Prix

A l’in­stant, j’ap­prends que mon livre TM a obtenu le prix Pit­tard de l’An­de­lyn, m’écrit l’édi­teur. Je lui réponds aus­sitôt et tape des mes­sages sur le clavier du télé­phone. Le pre­mier: “tu plaisantes?”. Il m’as­sure que “non”. “Bien”, lui dis-je une ser­pil­lière à la main, car la chaudière qui vient de lâch­er rend des litres d’eau — ils men­a­cent ma cham­bre. Tout en récu­rant, je pour­su­is le dia­logue. “Si tu peux prov­i­den­tielle­ment être présent à cette date, écrit l’édi­teur, soit le 4 mai, soirée de remise du prix?” J’empoigne mes bidons de fioul, 20 litres, encore 20 litres, et le dernier, dif­fi­cile à soulever dans un local de la taille d’une armoire envahi de vélos, 30 litres, et verse dans l’en­ton­noir géant, mais non, la machiner­ie ne redé­marre pas. Tout en expli­quant à l’édi­teur qui me demande quelle musique je souhait­erais pour la lec­ture des extraits du texte (de la tech­no abstraite ou une messe pour orgue), j’ap­pelle les frères Jésus, plom­biers attitrés des familles au vil­lage, et me trompe de numéro, entend un vieil­lard déclin­er son nom, auprès de qui je m’ex­cuse, et recom­pose, me trompe encore — cette fois c’est le livreur de fioul — enfin je joins le plom­bier qui dit: “Ale­jan­dro, je suis là, à côté, j’ar­rive!”. Le temps de finir les pom­pes quo­ti­di­ennes ( man­quaient 30 pour clore la série noc­turne), Jésus frappe à la porte. Excité, rapi­de, con­va­in­cu, il se pré­cip­ite dans l’escalier, dégonde la porte du local, me la passe, “prend ça…”. Fait gliss­er le seau rem­pli de flotte, la glacière, un cadre de vélo et le som­mi­er de Luv, puis enfile la tête dans la chaudière:
-Une torche?
Je monte, je redescends. Il éclaire.
-Un sèche-cheveux?
Que je trou­ve. Pour la ral­longe élec­trique, c’est plus com­pliqué (un sim­ple rouleau de chantier con­necte mes cinq ordi­na­teurs).

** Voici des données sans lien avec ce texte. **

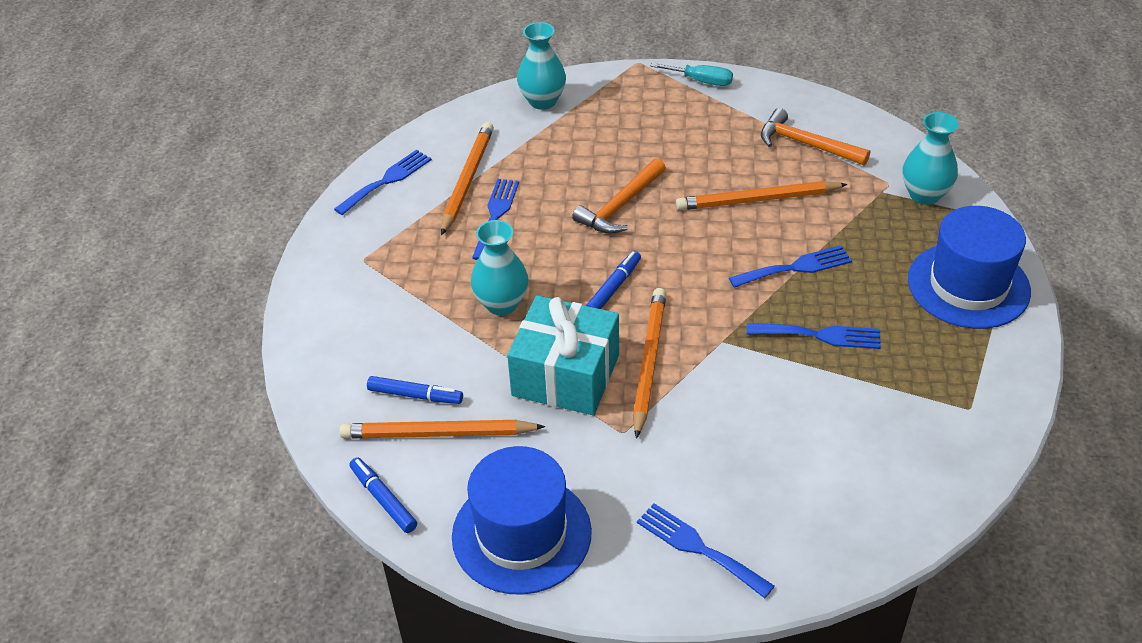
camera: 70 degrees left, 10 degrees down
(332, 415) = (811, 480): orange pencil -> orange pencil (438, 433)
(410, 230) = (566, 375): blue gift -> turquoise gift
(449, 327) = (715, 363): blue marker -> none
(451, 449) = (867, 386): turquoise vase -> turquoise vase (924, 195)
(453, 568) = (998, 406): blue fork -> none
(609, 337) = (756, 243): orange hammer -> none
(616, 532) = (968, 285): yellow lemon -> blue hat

-Laisse, on va débranch­er la chaudière… là.
Jésus enclenche le sèche-cheveux, renonce.
-Tant pis, je vais purg­er. Le prob­lème tu vois, c’est que tu as de l’air dans les gosiers.

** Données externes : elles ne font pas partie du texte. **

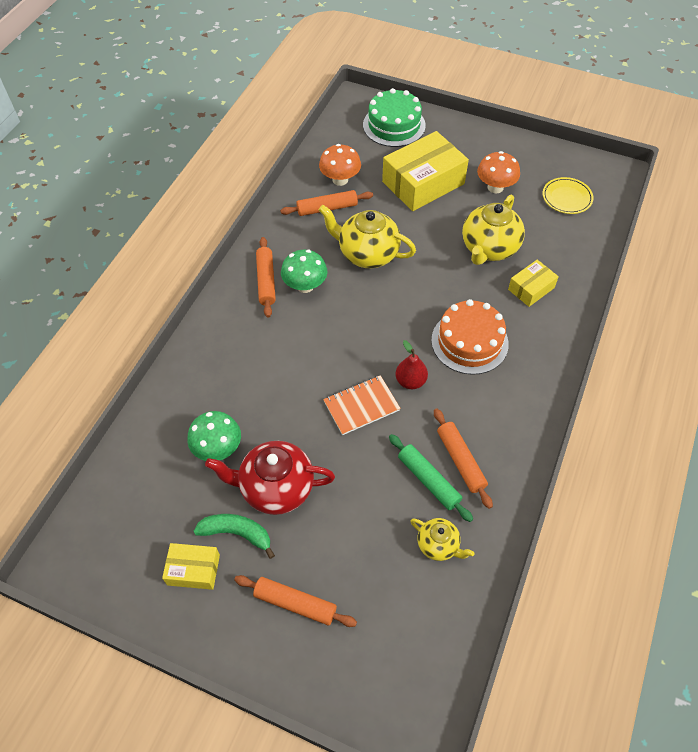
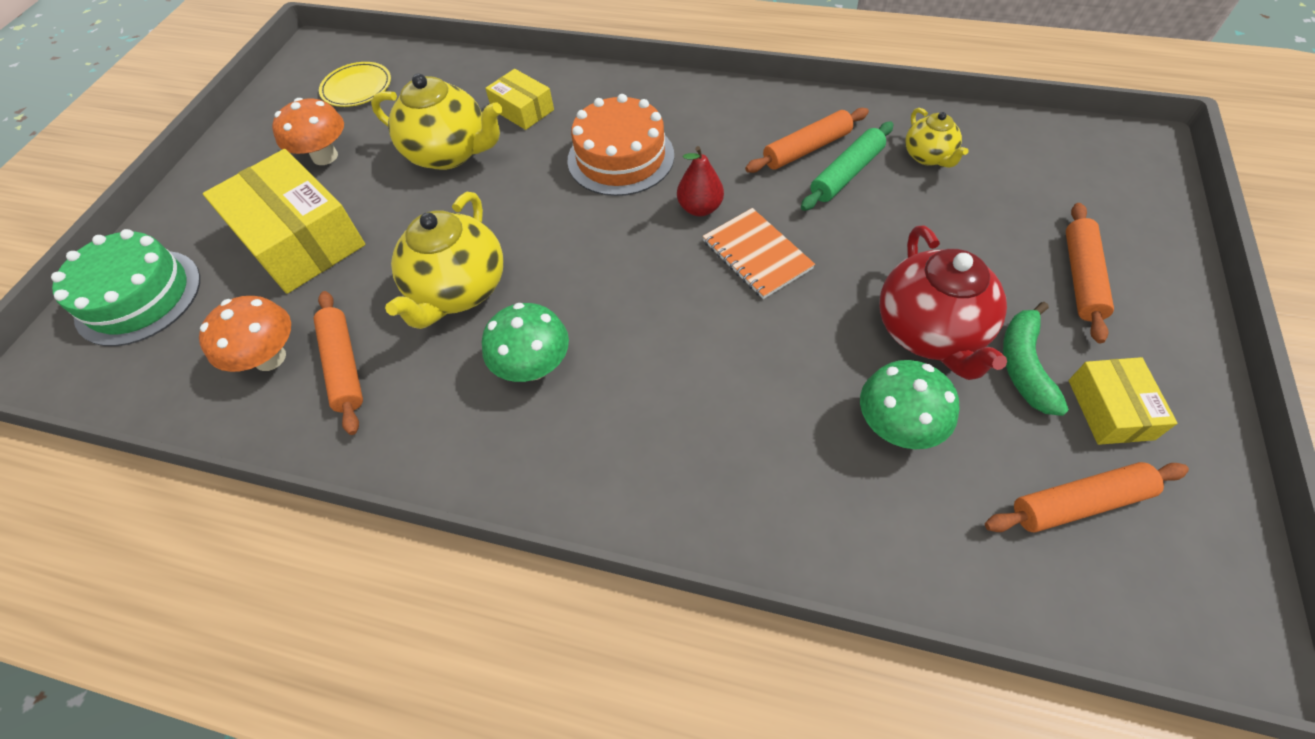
camera: 95 degrees left, 0 degrees up
(266, 281) = (525, 432): orange rolling pin -> orange rolling pin (1079, 503)
(438, 545) = (928, 156): yellow teapot -> yellow teapot turned 135 degrees clockwise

-J’ai été loin dix semaines.
-Quoi? Mais enfin, il ne faut jamais quit­ter le vil­lage! Tu fais quoi?
-Je tra­vaille.
-Mmh.
-Voilà… si on a un peu de chance…
Juste après le redé­mar­rage, j’écris à l’édi­teur, “je prends le bil­let d’avion, aller-retour Mála­ga-Genève, j’at­ter­ris l’après-midi du 4, je reçois le prix, je repars le matin, tu confirmes?”.